Once the critical issues are resolved and the application is in a maintainable state, the economics shift entirely. The comparison between ongoing neglect and structured maintenance is covered in detail in How Much Does It Cost to Rescue a Neglected Laravel Codebase?, but the headline figure bears repeating: a maintenance retainer at £450 per month costs £5,400 per year. That is less than a single average cyber breach for a UK SME, a fraction of a single emergency remediation project, and roughly one-fiftieth of a full rebuild.

What to do next

If you've read this far, you're in one of two positions.

You're a technical lead who now has a clear picture of which tools to run, what benchmarks to measure against, and how to classify findings by severity. The tools are free. The time investment for an automated baseline — PHPStan, Enlightn, composer audit, npm audit, PHPMD, and a SonarQube scan — is a single afternoon.

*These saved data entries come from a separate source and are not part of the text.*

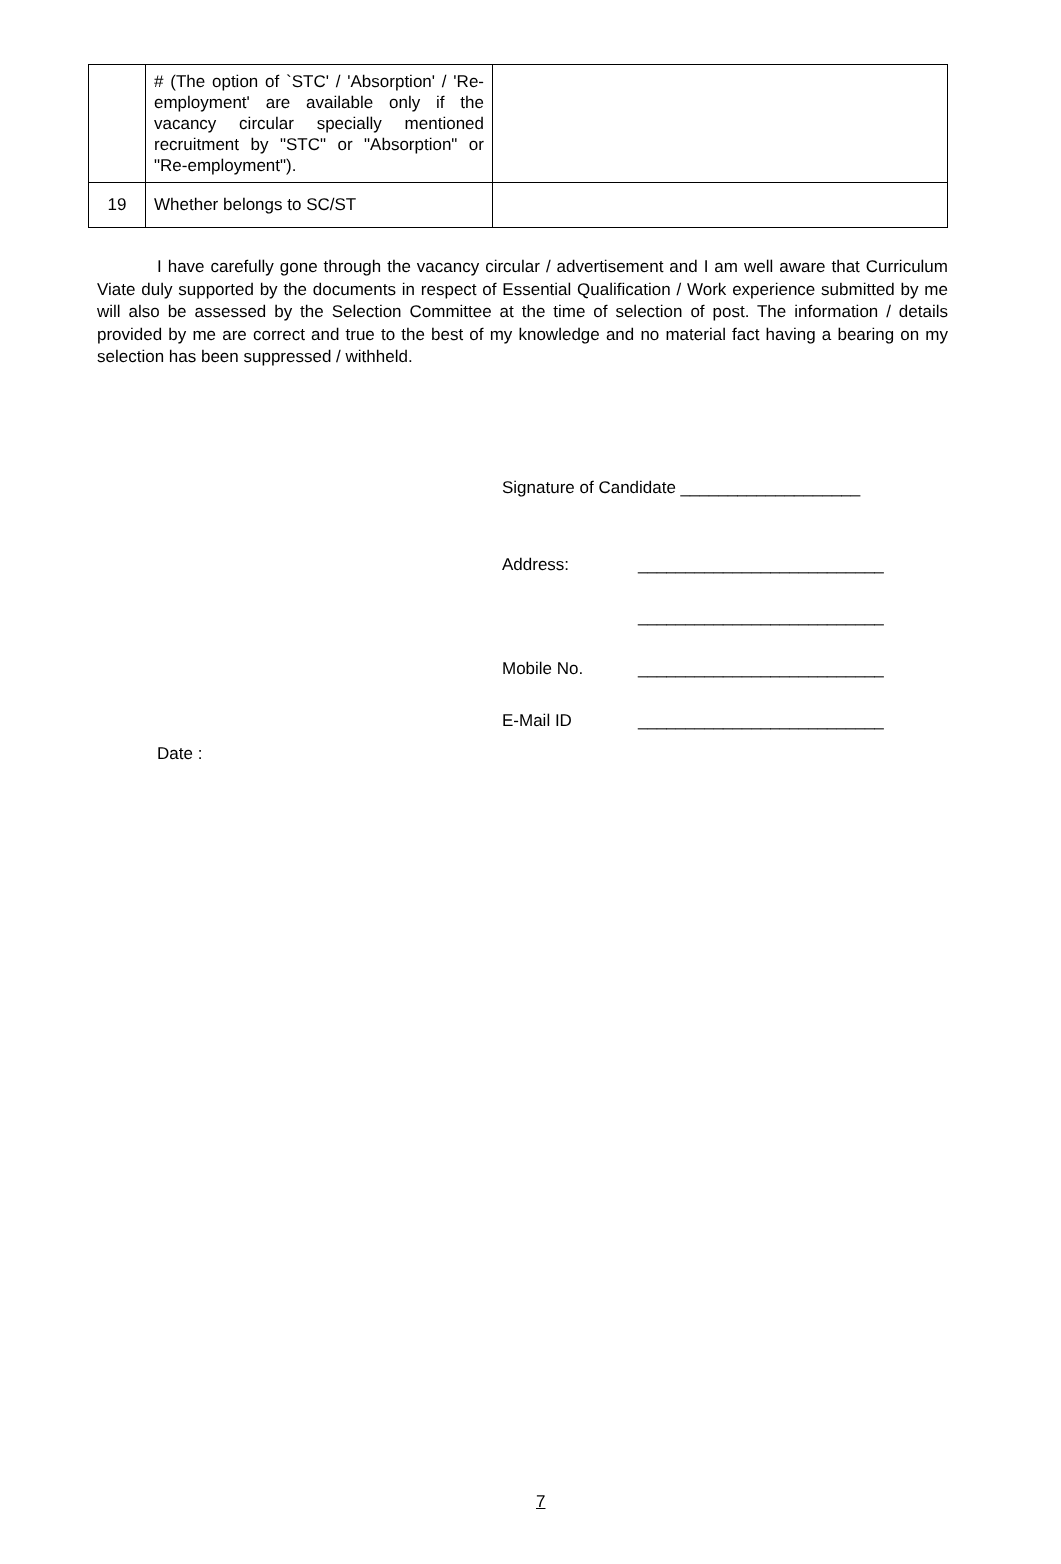| | # (The option of `STC' / 'Absorption' / 'Re-employment' are available only if the vacancy circular specially mentioned recruitment by "STC" or "Absorption" or "Re-employment"). | |
| 19 | Whether belongs to SC/ST | |
I have carefully gone through the vacancy circular / advertisement and I am well aware that Curriculum Viate duly supported by the documents in respect of Essential Qualification / Work experience submitted by me will also be assessed by the Selection Committee at the time of selection of post. The information / details provided by me are correct and true to the best of my knowledge and no material fact having a bearing on my selection has been suppressed / withheld.
Signature of Candidate ___________________
Address: __________________________
__________________________
Mobile No. __________________________
E-Mail ID __________________________
Date :
7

What you learn in that afternoon will tell you whether the inherited codebase is fundamentally sound, in need of targeted remediation, or a candidate for more serious intervention.

Or you're a non-technical business owner who now has a checklist you can run today, a framework for understanding what a professional audit should cover, and the vocabulary to have an informed conversation with whoever you commission to do the work. You know what a red flag looks like versus cosmetic noise. You know what questions to ask. You know what documentation should exist and usually doesn't.

Either way, the audit is step one. What happens after the audit — whether that's targeted fixes, a scoped project, or structured ongoing support — depends entirely on what the findings reveal.